What is needed = Records appear below. Give all of them again, exactly.

[Data records]

=====

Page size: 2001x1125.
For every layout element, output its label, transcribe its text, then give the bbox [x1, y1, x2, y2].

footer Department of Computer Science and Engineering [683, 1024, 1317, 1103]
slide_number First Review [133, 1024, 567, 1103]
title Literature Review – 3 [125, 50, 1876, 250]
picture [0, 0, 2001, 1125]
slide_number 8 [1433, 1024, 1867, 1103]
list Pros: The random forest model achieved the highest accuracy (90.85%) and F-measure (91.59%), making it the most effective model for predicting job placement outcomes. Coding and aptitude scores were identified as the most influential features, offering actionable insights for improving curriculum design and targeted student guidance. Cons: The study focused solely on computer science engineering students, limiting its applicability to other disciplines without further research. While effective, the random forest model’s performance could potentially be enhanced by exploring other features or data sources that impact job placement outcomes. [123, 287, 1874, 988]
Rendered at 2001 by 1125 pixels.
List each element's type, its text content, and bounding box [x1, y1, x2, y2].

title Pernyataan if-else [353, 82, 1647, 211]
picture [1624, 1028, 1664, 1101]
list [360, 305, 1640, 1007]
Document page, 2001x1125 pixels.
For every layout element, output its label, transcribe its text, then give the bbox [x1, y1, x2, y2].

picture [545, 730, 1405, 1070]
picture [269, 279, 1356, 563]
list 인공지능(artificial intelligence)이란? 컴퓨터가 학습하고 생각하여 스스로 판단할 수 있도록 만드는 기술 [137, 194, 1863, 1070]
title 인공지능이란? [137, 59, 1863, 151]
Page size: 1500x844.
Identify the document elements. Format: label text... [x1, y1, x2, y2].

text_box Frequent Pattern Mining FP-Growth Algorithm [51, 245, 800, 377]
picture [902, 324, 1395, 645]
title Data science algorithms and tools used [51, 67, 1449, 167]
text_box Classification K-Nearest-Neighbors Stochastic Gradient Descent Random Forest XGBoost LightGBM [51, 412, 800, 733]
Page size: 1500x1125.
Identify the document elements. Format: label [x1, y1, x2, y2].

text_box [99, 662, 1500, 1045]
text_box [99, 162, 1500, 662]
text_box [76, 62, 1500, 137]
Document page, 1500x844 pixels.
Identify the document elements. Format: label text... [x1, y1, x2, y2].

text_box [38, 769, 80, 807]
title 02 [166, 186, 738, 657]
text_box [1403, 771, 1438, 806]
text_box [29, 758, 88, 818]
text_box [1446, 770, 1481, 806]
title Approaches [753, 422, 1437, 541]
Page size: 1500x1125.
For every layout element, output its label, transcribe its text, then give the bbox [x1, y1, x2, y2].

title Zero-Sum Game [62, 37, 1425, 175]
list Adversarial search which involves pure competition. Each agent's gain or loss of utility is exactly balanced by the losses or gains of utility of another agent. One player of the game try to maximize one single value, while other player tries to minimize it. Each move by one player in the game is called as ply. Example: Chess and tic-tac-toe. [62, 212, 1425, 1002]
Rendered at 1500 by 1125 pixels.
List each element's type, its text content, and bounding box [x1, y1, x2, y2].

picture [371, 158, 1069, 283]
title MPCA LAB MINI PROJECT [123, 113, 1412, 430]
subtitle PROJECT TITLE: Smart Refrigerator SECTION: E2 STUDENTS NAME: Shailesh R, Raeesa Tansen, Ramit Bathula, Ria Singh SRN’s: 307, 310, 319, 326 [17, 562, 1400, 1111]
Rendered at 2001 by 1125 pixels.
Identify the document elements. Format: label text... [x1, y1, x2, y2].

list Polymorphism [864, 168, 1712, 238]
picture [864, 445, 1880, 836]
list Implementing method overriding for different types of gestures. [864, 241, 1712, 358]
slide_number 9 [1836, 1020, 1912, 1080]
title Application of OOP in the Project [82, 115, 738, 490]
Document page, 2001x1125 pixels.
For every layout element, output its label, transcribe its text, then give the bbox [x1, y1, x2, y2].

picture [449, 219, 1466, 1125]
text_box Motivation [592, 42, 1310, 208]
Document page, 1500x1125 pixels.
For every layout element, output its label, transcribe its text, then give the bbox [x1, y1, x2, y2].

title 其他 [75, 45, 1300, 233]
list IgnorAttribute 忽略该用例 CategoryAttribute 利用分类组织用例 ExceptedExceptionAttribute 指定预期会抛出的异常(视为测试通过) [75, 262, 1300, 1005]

=====

The completed task =
Page size: 2001x1125.
For every layout element, output its label, transcribe its text, then give the bbox [x1, y1, x2, y2].

footer Department of Computer Science and Engineering [683, 1024, 1317, 1103]
slide_number First Review [133, 1024, 567, 1103]
title Literature Review – 3 [125, 50, 1876, 250]
picture [0, 0, 2001, 1125]
slide_number 8 [1433, 1024, 1867, 1103]
list Pros: The random forest model achieved the highest accuracy (90.85%) and F-measure (91.59%), making it the most effective model for predicting job placement outcomes. Coding and aptitude scores were identified as the most influential features, offering actionable insights for improving curriculum design and targeted student guidance. Cons: The study focused solely on computer science engineering students, limiting its applicability to other disciplines without further research. While effective, the random forest model’s performance could potentially be enhanced by exploring other features or data sources that impact job placement outcomes. [123, 287, 1874, 988]
Rendered at 2001 by 1125 pixels.
List each element's type, its text content, and bounding box [x1, y1, x2, y2].

title Pernyataan if-else [353, 82, 1647, 211]
picture [1624, 1028, 1664, 1101]
list [360, 305, 1640, 1007]
Document page, 2001x1125 pixels.
For every layout element, output its label, transcribe its text, then give the bbox [x1, y1, x2, y2].

picture [545, 730, 1405, 1070]
picture [269, 279, 1356, 563]
list 인공지능(artificial intelligence)이란? 컴퓨터가 학습하고 생각하여 스스로 판단할 수 있도록 만드는 기술 [137, 194, 1863, 1070]
title 인공지능이란? [137, 59, 1863, 151]
Page size: 1500x844.
Identify the document elements. Format: label text... [x1, y1, x2, y2].

text_box Frequent Pattern Mining FP-Growth Algorithm [51, 245, 800, 377]
picture [902, 324, 1395, 645]
title Data science algorithms and tools used [51, 67, 1449, 167]
text_box Classification K-Nearest-Neighbors Stochastic Gradient Descent Random Forest XGBoost LightGBM [51, 412, 800, 733]
Page size: 1500x1125.
Identify the document elements. Format: label [x1, y1, x2, y2].

text_box [99, 662, 1500, 1045]
text_box [99, 162, 1500, 662]
text_box [76, 62, 1500, 137]
Document page, 1500x844 pixels.
Identify the document elements. Format: label text... [x1, y1, x2, y2].

text_box [38, 769, 80, 807]
title 02 [166, 186, 738, 657]
text_box [1403, 771, 1438, 806]
text_box [29, 758, 88, 818]
text_box [1446, 770, 1481, 806]
title Approaches [753, 422, 1437, 541]
Page size: 1500x1125.
For every layout element, output its label, transcribe its text, then give the bbox [x1, y1, x2, y2].

title Zero-Sum Game [62, 37, 1425, 175]
list Adversarial search which involves pure competition. Each agent's gain or loss of utility is exactly balanced by the losses or gains of utility of another agent. One player of the game try to maximize one single value, while other player tries to minimize it. Each move by one player in the game is called as ply. Example: Chess and tic-tac-toe. [62, 212, 1425, 1002]
Rendered at 1500 by 1125 pixels.
List each element's type, its text content, and bounding box [x1, y1, x2, y2].

picture [371, 158, 1069, 283]
title MPCA LAB MINI PROJECT [123, 113, 1412, 430]
subtitle PROJECT TITLE: Smart Refrigerator SECTION: E2 STUDENTS NAME: Shailesh R, Raeesa Tansen, Ramit Bathula, Ria Singh SRN’s: 307, 310, 319, 326 [17, 562, 1400, 1111]
Rendered at 2001 by 1125 pixels.
Identify the document elements. Format: label text... [x1, y1, x2, y2].

list Polymorphism [864, 168, 1712, 238]
picture [864, 445, 1880, 836]
list Implementing method overriding for different types of gestures. [864, 241, 1712, 358]
slide_number 9 [1836, 1020, 1912, 1080]
title Application of OOP in the Project [82, 115, 738, 490]
Document page, 2001x1125 pixels.
For every layout element, output its label, transcribe its text, then give the bbox [x1, y1, x2, y2].

picture [449, 219, 1466, 1125]
text_box Motivation [592, 42, 1310, 208]
Document page, 1500x1125 pixels.
For every layout element, output its label, transcribe its text, then give the bbox [x1, y1, x2, y2].

title 其他 [75, 45, 1300, 233]
list IgnorAttribute 忽略该用例 CategoryAttribute 利用分类组织用例 ExceptedExceptionAttribute 指定预期会抛出的异常(视为测试通过) [75, 262, 1300, 1005]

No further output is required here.